■ Given exercise ■
Can you set out every line in the entries below as a numbered list, leaving out any blank lines?

■ Source material ■
# # #

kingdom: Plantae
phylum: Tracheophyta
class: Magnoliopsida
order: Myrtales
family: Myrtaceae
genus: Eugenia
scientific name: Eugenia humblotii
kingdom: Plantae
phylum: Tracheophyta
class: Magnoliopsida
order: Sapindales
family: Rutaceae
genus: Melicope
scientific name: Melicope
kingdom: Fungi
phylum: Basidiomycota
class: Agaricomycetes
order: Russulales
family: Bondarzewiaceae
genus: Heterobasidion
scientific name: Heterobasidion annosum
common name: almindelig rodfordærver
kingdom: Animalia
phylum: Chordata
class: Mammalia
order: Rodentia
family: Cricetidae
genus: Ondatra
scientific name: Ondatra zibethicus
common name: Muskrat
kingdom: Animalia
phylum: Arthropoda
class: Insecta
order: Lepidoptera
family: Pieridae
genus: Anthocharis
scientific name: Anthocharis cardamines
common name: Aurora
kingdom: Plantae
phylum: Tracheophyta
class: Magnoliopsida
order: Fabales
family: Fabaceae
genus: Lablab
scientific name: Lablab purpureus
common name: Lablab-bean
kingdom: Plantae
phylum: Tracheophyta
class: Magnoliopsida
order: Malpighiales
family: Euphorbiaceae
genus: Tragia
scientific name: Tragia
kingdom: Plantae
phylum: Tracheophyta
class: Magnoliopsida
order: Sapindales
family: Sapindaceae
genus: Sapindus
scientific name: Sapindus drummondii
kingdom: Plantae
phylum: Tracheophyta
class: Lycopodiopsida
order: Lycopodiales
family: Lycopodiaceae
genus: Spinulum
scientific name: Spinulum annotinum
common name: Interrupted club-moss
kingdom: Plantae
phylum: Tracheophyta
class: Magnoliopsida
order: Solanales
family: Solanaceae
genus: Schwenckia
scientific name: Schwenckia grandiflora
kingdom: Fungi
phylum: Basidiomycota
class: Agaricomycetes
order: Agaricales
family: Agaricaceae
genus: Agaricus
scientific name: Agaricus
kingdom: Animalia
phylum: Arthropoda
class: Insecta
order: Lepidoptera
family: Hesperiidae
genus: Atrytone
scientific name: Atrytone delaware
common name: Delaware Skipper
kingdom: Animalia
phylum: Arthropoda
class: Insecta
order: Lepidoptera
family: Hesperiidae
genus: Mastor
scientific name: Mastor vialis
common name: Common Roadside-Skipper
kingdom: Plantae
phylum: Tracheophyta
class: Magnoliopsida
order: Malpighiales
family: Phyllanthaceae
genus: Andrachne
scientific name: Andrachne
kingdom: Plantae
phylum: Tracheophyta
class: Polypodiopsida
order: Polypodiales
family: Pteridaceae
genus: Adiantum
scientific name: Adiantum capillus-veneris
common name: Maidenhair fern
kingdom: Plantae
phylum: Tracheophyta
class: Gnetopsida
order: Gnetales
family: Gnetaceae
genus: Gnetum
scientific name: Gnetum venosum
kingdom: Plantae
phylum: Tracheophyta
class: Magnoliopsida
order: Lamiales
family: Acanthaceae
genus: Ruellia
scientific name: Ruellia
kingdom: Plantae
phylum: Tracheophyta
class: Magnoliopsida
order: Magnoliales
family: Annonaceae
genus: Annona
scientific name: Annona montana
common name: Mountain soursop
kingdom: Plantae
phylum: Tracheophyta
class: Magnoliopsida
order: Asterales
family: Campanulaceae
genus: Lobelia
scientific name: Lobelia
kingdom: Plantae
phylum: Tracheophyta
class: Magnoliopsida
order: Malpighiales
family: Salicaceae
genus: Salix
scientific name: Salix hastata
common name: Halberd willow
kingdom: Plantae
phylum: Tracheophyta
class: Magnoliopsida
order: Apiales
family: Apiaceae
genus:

# # #

■ The result ■
1. kingdom: Plantae
2. phylum: Tracheophyta
3. class: Magnoliopsida
4. order: Myrtales
5. family: Myrtaceae
6. genus: Eugenia
7. scientific name: Eugenia humblotii
8. kingdom: Plantae
9. phylum: Tracheophyta
10. class: Magnoliopsida
11. order: Sapindales
12. family: Rutaceae
13. genus: Melicope
14. scientific name: Melicope
15. kingdom: Fungi
16. phylum: Basidiomycota
17. class: Agaricomycetes
18. order: Russulales
19. family: Bondarzewiaceae
20. genus: Heterobasidion
21. scientific name: Heterobasidion annosum
22. common name: almindelig rodfordærver
23. kingdom: Animalia
24. phylum: Chordata
25. class: Mammalia
26. order: Rodentia
27. family: Cricetidae
28. genus: Ondatra
29. scientific name: Ondatra zibethicus
30. common name: Muskrat
31. kingdom: Animalia
32. phylum: Arthropoda
33. class: Insecta
34. order: Lepidoptera
35. family: Pieridae
36. genus: Anthocharis
37. scientific name: Anthocharis cardamines
38. common name: Aurora
39. kingdom: Plantae
40. phylum: Tracheophyta
41. class: Magnoliopsida
42. order: Fabales
43. family: Fabaceae
44. genus: Lablab
45. scientific name: Lablab purpureus
46. common name: Lablab-bean
47. kingdom: Plantae
48. phylum: Tracheophyta
49. class: Magnoliopsida
50. order: Malpighiales
51. family: Euphorbiaceae
52. genus: Tragia
53. scientific name: Tragia
54. kingdom: Plantae
55. phylum: Tracheophyta
56. class: Magnoliopsida
57. order: Sapindales
58. family: Sapindaceae
59. genus: Sapindus
60. scientific name: Sapindus drummondii
61. kingdom: Plantae
62. phylum: Tracheophyta
63. class: Lycopodiopsida
64. order: Lycopodiales
65. family: Lycopodiaceae
66. genus: Spinulum
67. scientific name: Spinulum annotinum
68. common name: Interrupted club-moss
69. kingdom: Plantae
70. phylum: Tracheophyta
71. class: Magnoliopsida
72. order: Solanales
73. family: Solanaceae
74. genus: Schwenckia
75. scientific name: Schwenckia grandiflora
76. kingdom: Fungi
77. phylum: Basidiomycota
78. class: Agaricomycetes
79. order: Agaricales
80. family: Agaricaceae
81. genus: Agaricus
82. scientific name: Agaricus
83. kingdom: Animalia
84. phylum: Arthropoda
85. class: Insecta
86. order: Lepidoptera
87. family: Hesperiidae
88. genus: Atrytone
89. scientific name: Atrytone delaware
90. common name: Delaware Skipper
91. kingdom: Animalia
92. phylum: Arthropoda
93. class: Insecta
94. order: Lepidoptera
95. family: Hesperiidae
96. genus: Mastor
97. scientific name: Mastor vialis
98. common name: Common Roadside-Skipper
99. kingdom: Plantae
100. phylum: Tracheophyta
101. class: Magnoliopsida
102. order: Malpighiales
103. family: Phyllanthaceae
104. genus: Andrachne
105. scientific name: Andrachne
106. kingdom: Plantae
107. phylum: Tracheophyta
108. class: Polypodiopsida
109. order: Polypodiales
110. family: Pteridaceae
111. genus: Adiantum
112. scientific name: Adiantum capillus-veneris
113. common name: Maidenhair fern
114. kingdom: Plantae
115. phylum: Tracheophyta
116. class: Gnetopsida
117. order: Gnetales
118. family: Gnetaceae
119. genus: Gnetum
120. scientific name: Gnetum venosum
121. kingdom: Plantae
122. phylum: Tracheophyta
123. class: Magnoliopsida
124. order: Lamiales
125. family: Acanthaceae
126. genus: Ruellia
127. scientific name: Ruellia
128. kingdom: Plantae
129. phylum: Tracheophyta
130. class: Magnoliopsida
131. order: Magnoliales
132. family: Annonaceae
133. genus: Annona
134. scientific name: Annona montana
135. common name: Mountain soursop
136. kingdom: Plantae
137. phylum: Tracheophyta
138. class: Magnoliopsida
139. order: Asterales
140. family: Campanulaceae
141. genus: Lobelia
142. scientific name: Lobelia
143. kingdom: Plantae
144. phylum: Tracheophyta
145. class: Magnoliopsida
146. order: Malpighiales
147. family: Salicaceae
148. genus: Salix
149. scientific name: Salix hastata
150. common name: Halberd willow
151. kingdom: Plantae
152. phylum: Tracheophyta
153. class: Magnoliopsida
154. order: Apiales
155. family: Apiaceae
156. genus:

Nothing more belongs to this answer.